Man könnte noch vieles, aber der erste Liter Kaffee ist alle, und ich muss noch auf den Wochenmarkt, ins real life.

Mein Fazit:

  1. Beispiele und Aussagen sind fast immer in dichtem Bezug.
  2. Es gibt Zitate, die einen Knoten um das Gesagte/Gezeigte machen. Die Zitate sind oft in Englisch auf den Folien zu sehen, FS spricht sie auf Deutsch. Das ist nett. Die Zitate sind auch kurz genug, um sie zu überfliegen/aufnehmen zu können.
  3. Das Thema ist relevant. Punkt. Wir müssen uns selber misstrauen. Ständig. Dauernd.
  4. Die Text-Folien-Choreografie funktioniert gut, ich würde immer noch ein wenig streichen, aber das ist nicht wichtig
  5. Stimme schlägt Pult
  6. Text schlägt Stimme

Ob man etwas deutlich anders machen kann? Sicher. Kann man immer.
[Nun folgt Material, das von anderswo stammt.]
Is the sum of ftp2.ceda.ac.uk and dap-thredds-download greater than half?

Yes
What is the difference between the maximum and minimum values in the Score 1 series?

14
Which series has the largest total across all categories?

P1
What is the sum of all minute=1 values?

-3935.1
Und fast alle im Publikum werden mir widersprechen, weil live dabei sein, etwas fühlen, gemeinschaftlich, als Herdentier, im Rudel, in der Euphorie einer Abschlussveranstaltung nach drei Tagen Talk und Bier und Menscheln mit Altbloggern und Namen, die man kennt oder eben auch nicht, ist etwas völlig anderes, als ein Video fremdsehen. Wenn man mehr will, als mit Kumpeln schwatzen, ist das aber die Feuerprobe:

Funktioniert es auch außerhalb des Kuschelrahmens der Comfort Zone?

Ich denke, zu großen Teilen ja.

Ich postuliere dennoch mal eine Liste der Möglichkeiten.
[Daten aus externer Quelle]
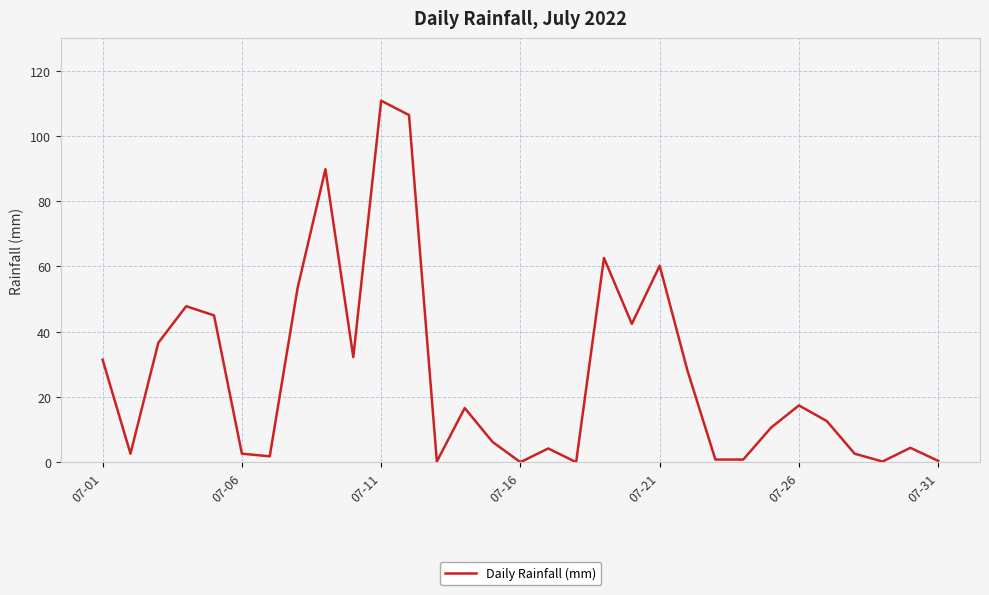

What is the greatest value displayed?

110.8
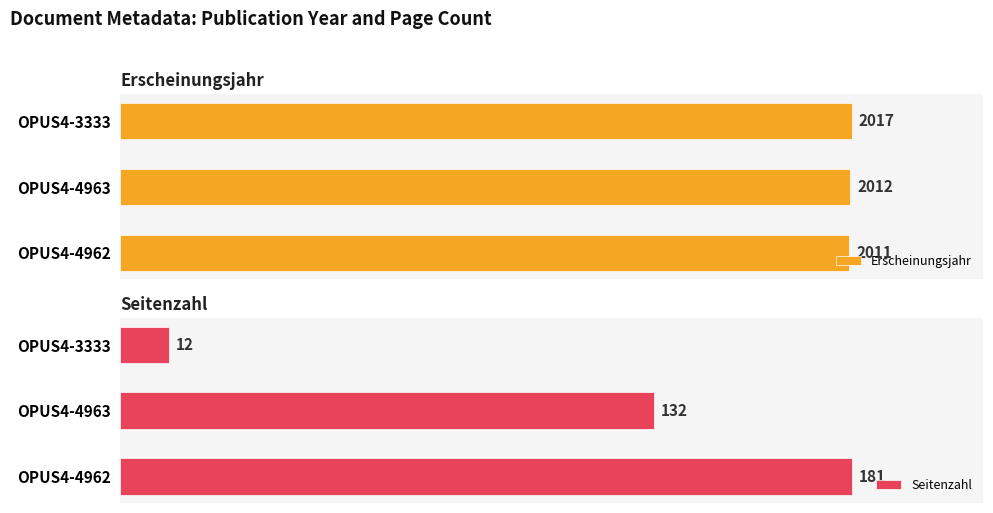

What is the difference between the maximum and second lowest values in the Erscheinungsjahr series?

5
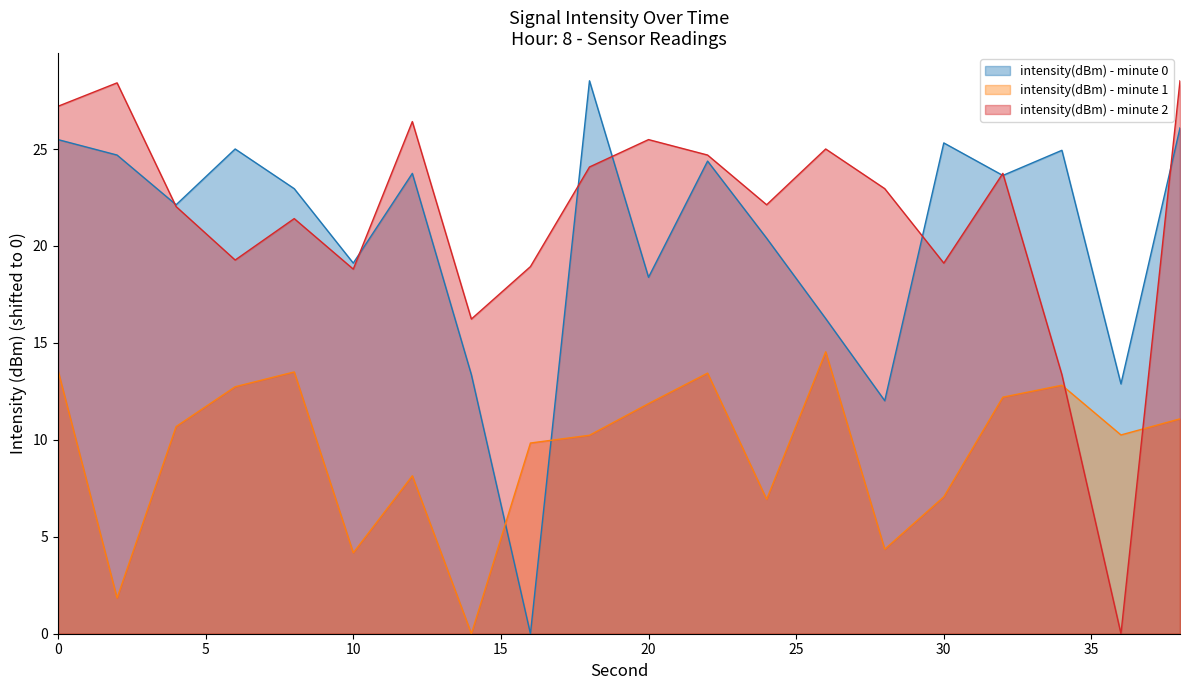

What is the sum of the intensity(dBm) - minute 2 values at 8 and 36?

21.4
  • Bitte noch mehr Aufschauen. Besonders am Anfang. Und immer wieder.

Das spielt live keine große Rolle, weil man es nicht wirklich sieht, aber später auf den Videoaufnahmen eben schon.
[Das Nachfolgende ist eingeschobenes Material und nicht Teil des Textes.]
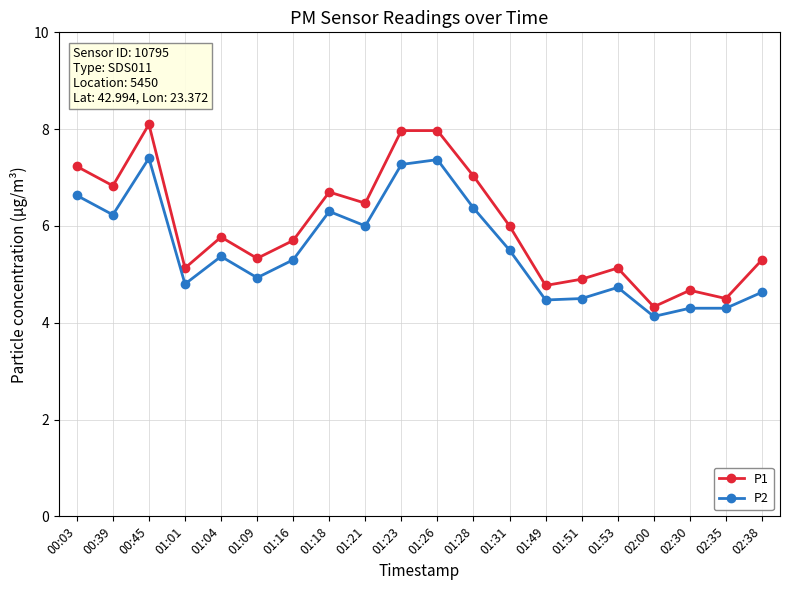

How many series are shown in this chart?

2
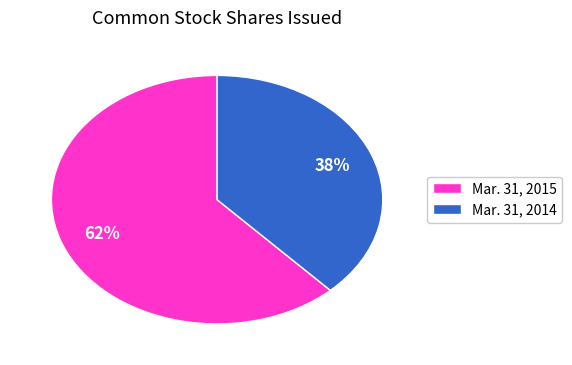

Which slice is the largest?

Mar. 31, 2015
Das Aufschauen hilft auch dem Sprecher: Man nimmt noch einmal wahr, zu wem man spricht, und verändert Haltung und Stimme.

  • Etwas mehr Sprechrhythmus, etwas mehr Spannung. Nur ein wenig. Ein ganz klein wenig weniger lakonisch.
  • Weniger *man*. Mehr wir, ihr. Immer, wenn wir unser Publikum ansprechen, sehen wir es an. Oft hilft das auch mit dem Blickkontakt.
  • Einen Tick mehr Präzision an einigen Stellen, aber das ist jetzt nur ein schwammiges Gefühl

Vielleicht hätte ichichich ein paar andere Beispiele gewählt, um zu zeigen, dass wir unsere Realität immer wieder selber konstruieren, dass wir unzuverlässige Erzähler unserer eigenen verfälschten Erzählung sind, dass wir unzuverlässige Zeit-Zeugen sind, dass wir unseren eigenen Erinnerungen nie trauen dürfen, und möglicherweise hätte ich auch Pippi Langstrumpf zitiert, die ich noch immer nicht mag. »Ich mach mir die Welt, widewide wie sie mir gefällt«

Vielleicht hätte ich auch den Begriff Pareidolie genannt, oder William Gibson erwähnt und Pattern Recognition gesagt und nicht Mustererkennung. Aber das wäre dann ich, und es wäre ein anderer Vortrag, und vielleicht hätte ich zu einem leeren Saal gesprochen oder zu einem anderen Publikum.

Wer weiß das schon.

Denn Vortrag ist immer nur, wenn einer aufsteht und spricht.

Sitzkritik ist die bequemste Haltung von allen.

Ich freue mich deshalb ganz offiziell schon hier auf den nächsten FS.